И Долли и Елизавета Михайловна давно возмущались двусмысленными похвалами «Евгения Онегина» в «Северной пчеле», язвительными намеками Булгарина. Обе не могли простить Булгарину его «Дмитрия Самозванца». Это произведение они не называли иначе как плагиат — неудачное заимствование у Пушкина.
«Опять, наверное, не могут оставить Пушкина в покое», — подумала Елизавета Михайловна. Но не выдала своего волнения, позавтракала в домашнем кругу, поговорила с дочерью, с зятем, затеяла недолгую игру с детьми. А потом уже ушла к себе, сказалась больной, велела горничной никого не допускать к себе.
Она прочла статью о Пушкине. Боль и горечь наполнили ее душу: опять злые нападки на поэта. Нет, она не даст его в обиду, сама выступит в защиту. Кому же, как не ей, Елизавете Михайловне, дочери великого полководца, спасшего Россию, должно было опровергнуть злую клевету, будто бы Пушкин не уважает народную память 1812 года?
Велико было мое изумление, сударь, когда я вдруг прочла в сегодняшнем 35-м номере «Северной пчелы», что прелестная седьмая песнь «Онегина» — это полное падение. Как бы Вам несомненно ни было неприятно напечатать а Вашей газете мою статью, полагаю, что Ваша беспристрастность обяжет Вас к этому. Друзья господина Пушкина будут, конечно, сетовать на меня за то, что я пытаюсь отразить эти новые выпады «Северной пчелы». Многие меня уверяли, что его благородному характеру свойственно презирать все прямые и окольные нападки. Я знаю так же, что его блестящая литературная репутация слишком незыблема, чтобы ее что-либо могло поколебать.
Но что может помешать сказать правду мне, знающей господина Пушкина лишь по его сочинениям? Меня окружают светские люди, и причем люди, чуждые литературных споров и, следовательно, вполне беспристрастные, а потому меня чрезвычайно изумило то, о чем я прочла сегодня.
Еще вчера мои гости наперебой превозносили эту самую седьмую песнь. Восхищались гармоничностью стихов, описанием зимы, так волшебно изображенной, правдивостью характера Онегина, который считают списанным с натуры, характера Тани, который делается определенным (положительным), —и ее печалью, и тем, как упорно она отказывается доверить что-либо своим кузинам, и как твердо сохраняет в потаенных глубинах сердца драгоценную, хотя и мучительную привязанность, — все свидетельствует о том, что отныне участь ее решена. Ее приезд в Москву, размышления автора о Петровском замке были оценены как имеющие величайшее значение. И в самом деле, у какого русского не забьется сердце при чтении этих строк:
Но не пошла Москва моя
К нему с повинной головою.
Что до сатирической стороны, то ее нашли исполненной истины и прелести. Словом, если совершенный успех называть полным падением, то «Северная пчела» совершенно права. Но когда в том же сегодняшнем номере этого листка я читаю такие же нападки на «Полтаву» — поэму, читанную и перечитанную всеми, которую почитают одним из самых прекрасных творений нашего поэта, поэму, где каждый стих — это мысль, образ, совершенство, — невольно начинаешь думать, что издатель «Северной пчелы» потешается над нами! Неужто пристрастие может заходить еще дальше?

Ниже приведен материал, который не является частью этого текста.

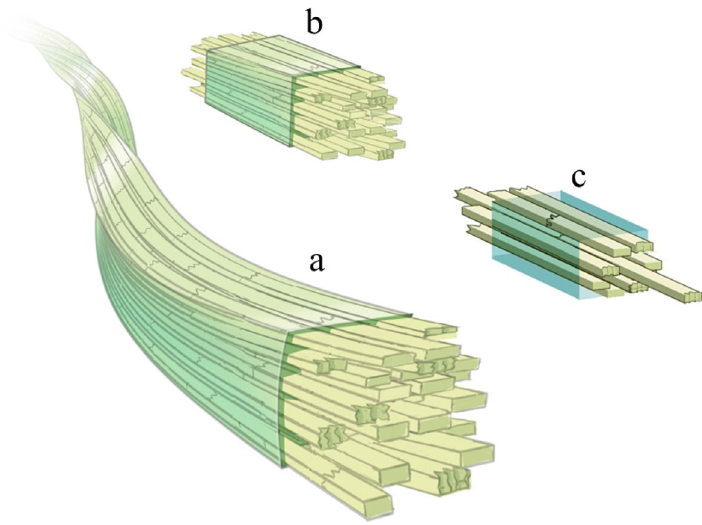
Figure 6. Finger-jointing structures for lengthening cellulose microfibrils. ( a ) Polysaccharide chains in cellulose microfibrils are not the seamlessly long length of polymers, but relatively short (10 s to 100 s of nm in length), and each of the short chains is jointed in a finger-jointing manner. Finger-jointing is weaker but flexible compared to the packed (vertical) structures. Under tough conditions, such as in saturated water vapor at higher temperature/pressure, cellulose microfibrils unzipped into short blocks starting at the finger-jointing boundaries. ( b ) Once the microfibril unzipped into short blocks, ( c ) polysaccharide chains situated at the outmost layers of the block detached from the main body as a thinner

Близкие друзья Александра Пушкина уверяют меня, что их никогда не удивляет красота его творений, которые являются только порождением его души. Один из них, весьма достойный молодой человек, не раз говаривал мне, что, если бы ему надо было доверить тайну или спросить совета, от которого зависела бы его жизнь, он без колебаний обратился бы к Александру Пушкину. Душа его, прибавил он, такая пламенная, такая чистая, что, если и есть в нем недостатки, они не могут ни на минуту затмить оную!
Санкт-Петербург, 22 марта (1830),
Садовая
Елизавета Михайловна не вышла даже к обеду, и Долли, обеспокоенная поведением матери, пришла к ней и застала ее здоровой, бодрой, энергичной, склонившейся над бумагой. Она только махнула дочери рукой, дескать, не отвлекай меня, и вдогонку сказала ей:
— Вечером приготовься слушать мою защиту Александра Сергеевича.
После ужина она позвала к себе обеих дочерей и зятя.
Она читала горячо, увлеченно, очень медленно, чтобы слушатели прочувствовали каждое слово, бесконечно продуманное ею.
Письмо все одобрили. А Долли взволновало не так само письмо, как поступок матери. Она обняла Елизавету Михайловну и звонко поцеловала ее.